I'm curious about data frame behavior from read.csv
for the purposes of doing some data integrity checks to fail early in some algorithm work we're doing. Is it true that the default behavior for loading up a data frame from a csv file will only recognize as factors those columns holding character data? In other words can anything else also be recognized as a factor by default? I'm guessing not but the documentation I'm looking at only speaks of the relation of character data to factors but no other types and makes me weary that I may be making the converse error.
R- data.frame Documentation
stringsAsFactors logical: should character vectors be converted to factors? The ‘factory-fresh’ default is TRUE, but this can be changed by setting options(stringsAsFactors = FALSE).
Basically the check I'm intending will go something like
if ( any( sapply( myCsvDataFrame, class ) == "factor" ) ) {
stop("DataIntegrityError--dataframe contains character data")
}
Further documentation seems to support my guess:
Unless colClasses is specified, all columns are read as character columns and then converted using type.convert to logical, integer, numeric, complex or (depending on as.is) factor as appropriate. Quotes are (by default) interpreted in all fields, so a column of values like "42" will result in an integer column.
So this explains more of the behavior
as.is the default behavior of read.table is to convert character variables (which are not converted to logical, numeric or complex) to factors. The variable as.is controls the conversion of columns not otherwise specified by colClasses.
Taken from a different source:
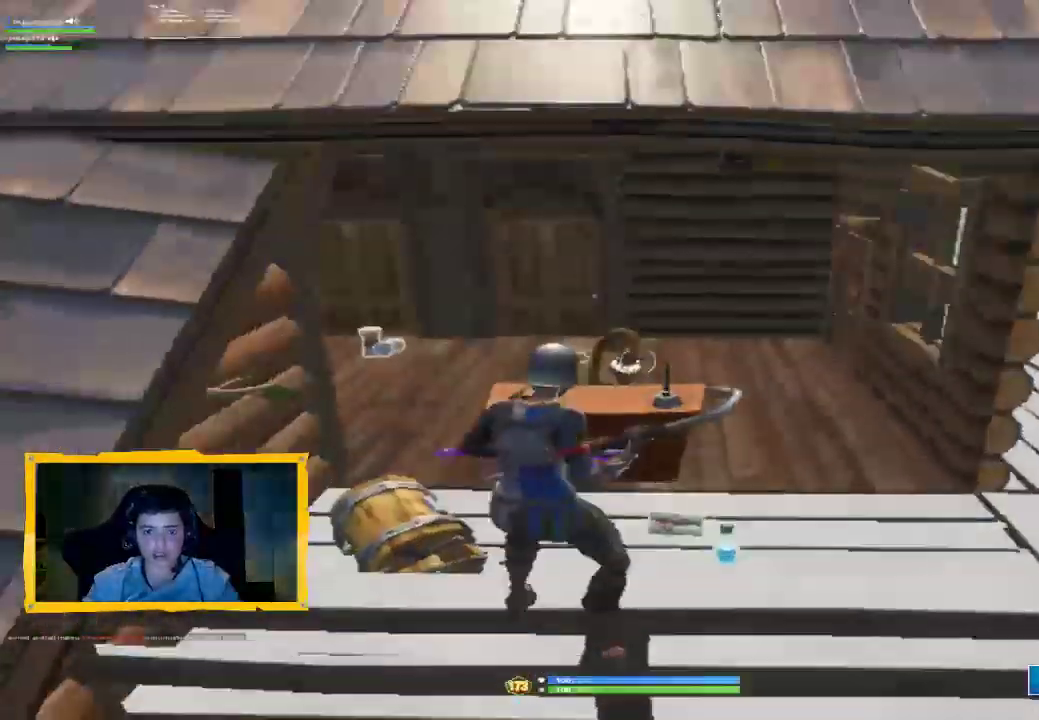
{"buttons": [], "left_stick": "center", "right_stick": "right", "events": [[100, "right_stick", "right"], [233, "L1", "down"], [367, "L1", "up"], [367, "left_stick", "center"]]}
Its value is either a vector of logicals (values are recycled if necessary), or a vector of numeric or character indices which specify which columns should not be converted to factors.
Note: to suppress all conversions including those of numeric columns, set colClasses = "character".
Note that as.is is specified per column (not per variable) and so includes the column of row names (if any) and any columns to be skipped.
What I'm taking away from all this is that R first loads everything as characters (which makes sense in the CSV context, being just a flat text file right) and then attempts to coerce/convert certain columns into numeric/logical types and only where such conversion was unsuccessful are left columns which remain as character data which are subsequently stored within factors to become what we see in the resulting data frame.